State Senate President-designate Mike Haridopolos said he came to Thursday’s Clean Energy Summit in Orlando not to talk, but to listen. True to his word, he spent much of his time as moderator scribbling notes as participants discussed the economic and environmental benefits of reducing Florida’s dependence on fossil fuels — and the challenge of making it happen.

For the most part, Florida policymakers seem stuck on the latter, torn between politically powerful utilities and their frustrated customers. Clean energy can yield benefits over time, but somebody has to pay for it.

The summit brought together alternative energy producers, utility representatives, educators, politicians, and environmentalists, with the goal of working toward a consensus.

Most of the panelists agreed on one basic point: Alternative energy can be beneficial to the Florida economy, especially if politicians act quickly, but the state’s politicians have not been quick enough.
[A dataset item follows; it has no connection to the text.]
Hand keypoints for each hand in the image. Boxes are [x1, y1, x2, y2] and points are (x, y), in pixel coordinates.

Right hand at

The loudest applause of the day came when business consultant Tico Perez said Florida seemed to suffer from a lack of political will.

Haridopolos pointed to the failure of H.B. 7229 during the Florida legislature’s 2010 session — a failure he pinned on Gov. Charlie Crist. The bill would have allowed large private utilities like FPL and Progress Energy to pass on the cost of renewable projects to their customers.
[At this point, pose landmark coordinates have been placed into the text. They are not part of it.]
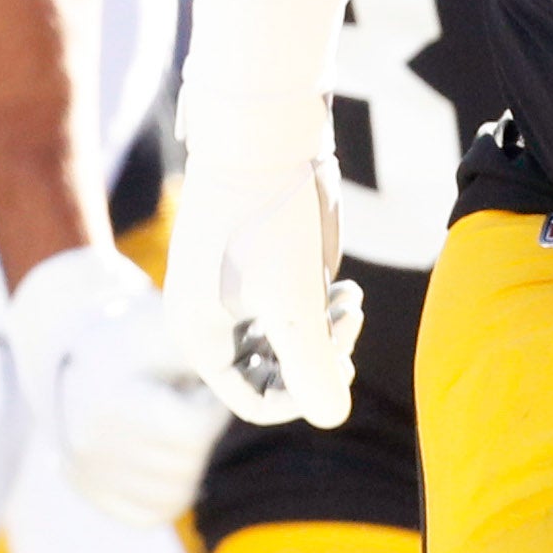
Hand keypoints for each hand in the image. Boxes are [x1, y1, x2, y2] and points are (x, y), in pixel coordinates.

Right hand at [9, 243, 230, 526]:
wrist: (74, 358)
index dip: (212, 412)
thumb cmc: (132, 340)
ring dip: (191, 463)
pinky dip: (171, 490)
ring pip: (176, 495)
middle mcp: (91, 448)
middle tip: (191, 406)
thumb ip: (205, 350)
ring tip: (175, 426)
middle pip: (185, 464)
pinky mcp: (92, 494)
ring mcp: (87, 477)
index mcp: (110, 404)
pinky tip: (165, 454)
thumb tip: (256, 364)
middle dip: (202, 436)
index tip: (205, 391)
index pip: (191, 433)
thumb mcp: (164, 331)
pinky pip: (153, 513)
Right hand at [161, 155, 363, 429]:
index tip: (341, 362)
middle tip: (349, 327)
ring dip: (326, 334)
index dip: (303, 396)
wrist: (266, 135)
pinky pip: (294, 313)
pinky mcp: (262, 271)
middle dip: (318, 360)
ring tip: (351, 302)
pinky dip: (323, 311)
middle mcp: (213, 321)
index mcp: (200, 336)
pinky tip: (346, 288)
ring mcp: (237, 295)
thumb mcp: (295, 301)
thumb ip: (313, 367)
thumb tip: (333, 417)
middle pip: (273, 375)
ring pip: (289, 344)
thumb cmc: (270, 217)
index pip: (253, 400)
Crist, Haridopolos said afterward, was living in a “fantasy land” if he thought any business would accept a mandate to shoulder new costs without being compensated.

Several solar contractors objected to that logic. Shawn Lorenz of Sunbelt Solar Energy said letting utilities upgrade their infrastructure at customers’ expense was a boon for their shareholders but a bad deal for rate-payers.
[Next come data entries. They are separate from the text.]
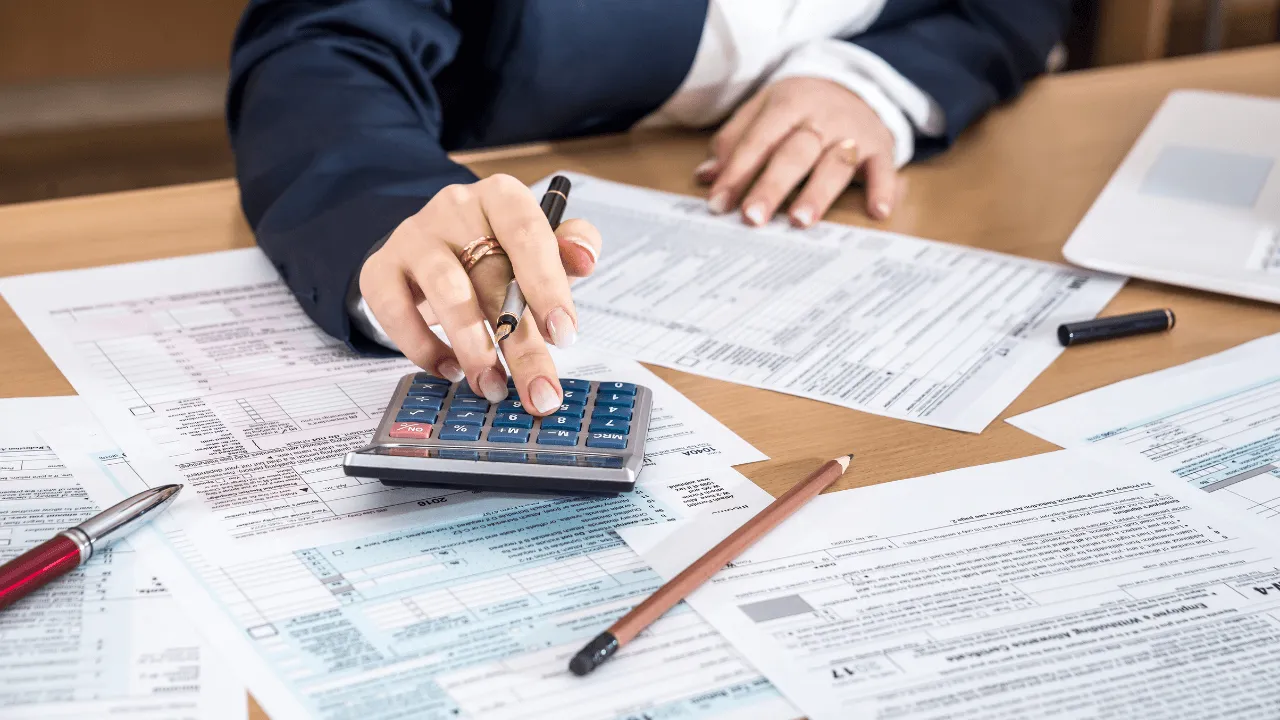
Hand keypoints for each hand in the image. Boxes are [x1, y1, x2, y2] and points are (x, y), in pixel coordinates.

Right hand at [359, 174, 601, 414]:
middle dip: (520, 344)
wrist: (430, 250)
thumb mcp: (538, 248)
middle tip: (539, 392)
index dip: (547, 286)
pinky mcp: (380, 269)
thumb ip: (569, 249)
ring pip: (446, 291)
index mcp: (502, 197)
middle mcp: (455, 208)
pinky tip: (451, 370)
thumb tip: (585, 257)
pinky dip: (424, 348)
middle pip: (493, 277)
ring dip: (473, 348)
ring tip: (492, 388)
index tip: (564, 335)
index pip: (528, 234)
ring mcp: (414, 236)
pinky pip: (397, 312)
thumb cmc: (495, 252)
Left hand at [696, 77, 898, 226]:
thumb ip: (735, 141)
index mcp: (787, 103)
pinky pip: (883, 168)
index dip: (737, 172)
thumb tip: (706, 176)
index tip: (718, 204)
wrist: (853, 85)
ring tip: (801, 221)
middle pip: (795, 153)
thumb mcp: (763, 111)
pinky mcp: (880, 147)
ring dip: (818, 193)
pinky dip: (883, 189)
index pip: (758, 140)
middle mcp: (822, 117)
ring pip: (835, 163)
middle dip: (772, 186)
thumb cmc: (799, 108)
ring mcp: (853, 132)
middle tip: (753, 217)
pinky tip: (877, 212)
“You pay for it, they keep it, then they keep billing you for it,” he said.

Eric Silagy, a senior vice president at FPL, had said earlier that every 100 megawatts of new solar generation would cost each customer only 7 cents a month over the life of a project.

Lorenz said existing incentive programs, like the PACE rebate program, allowing customers to build their own solar panels, pay for them themselves (rather than spread the cost among rate-payers), and increase the value of homes. Large-scale, centralized solar developments are less efficient because power is lost while it travels to customers, but they have one advantage: They allow utilities to control the supply of electricity, and what people pay for it.

He passed out a statement by a coalition of solar advocates calling on the legislature to limit the property tax increases that occur when customers increase their home values by adding solar panels and to renew funding for the state’s expired solar-rebate program.

Silagy, as well as several other experts on the economic development panel, favored allowing utilities to recoup costs. They say large-scale projects will help bring prices down over time and attract solar manufacturers and engineers to Florida.

In an interview prior to the conference, Silagy’s FPL colleague, Buck Martinez, laid out a vision in which Florida becomes a regional hub for solar technology. For its current solar projects, his company imports many of its materials from China and the Philippines and much of its engineering expertise from California and Europe.

Florida is well-positioned to develop that expertise for itself, and then begin exporting it to Latin America and the Southeastern United States, he said.

He pointed to a study by the Washington Economics Group, cited repeatedly during the conference, which shows that adding 700 megawatts in solar capacity could create 40,000 jobs in Florida.

In an open forum for attendees at the end of the conference, Barabara Drndak echoed a point she made in a recent op-ed column: Taxpayers, not utility companies, should receive subsidies for solar development. Spurred by federal tax rebates, small-scale “distributed generation” could actually be more efficient.

Several speakers that followed said Florida should be supporting both small-scale and utility-scale solar development if it wants to start growing the industry quickly. There are several reasons why time is of the essence:

  • The cost of solar photovoltaic power is plummeting and will be on par with natural gas within five years. If Florida doesn’t become a market leader before then, it likely never will, because the technology will become so widespread.
  • A renewable portfolio standard (a requirement that some percentage of Florida’s energy come from renewable sources) will make it easier for solar developers to secure financing, and for research firms to set up shop here, by creating a guaranteed market. If the federal government passes a renewable mandate before the state does,  Florida will have a harder time achieving a comparative advantage.
  • For Florida to recover from the recession, it must diversify away from the “three-legged stool” of farming, tourism, and real estate, which has proven especially shaky in recent years.

Kim Ross of Crude Awakening, a group formed in response to the Deepwater Horizon oil spill, called on the legislature to act on clean-energy initiatives when it gets together in late July.

“Let’s make this a renewable energy session,” she said.

Haridopolos said that as far as action on alternative energy is concerned, it’s now up to Gov. Crist. ”He needs to come to us with what his plan is,” he said.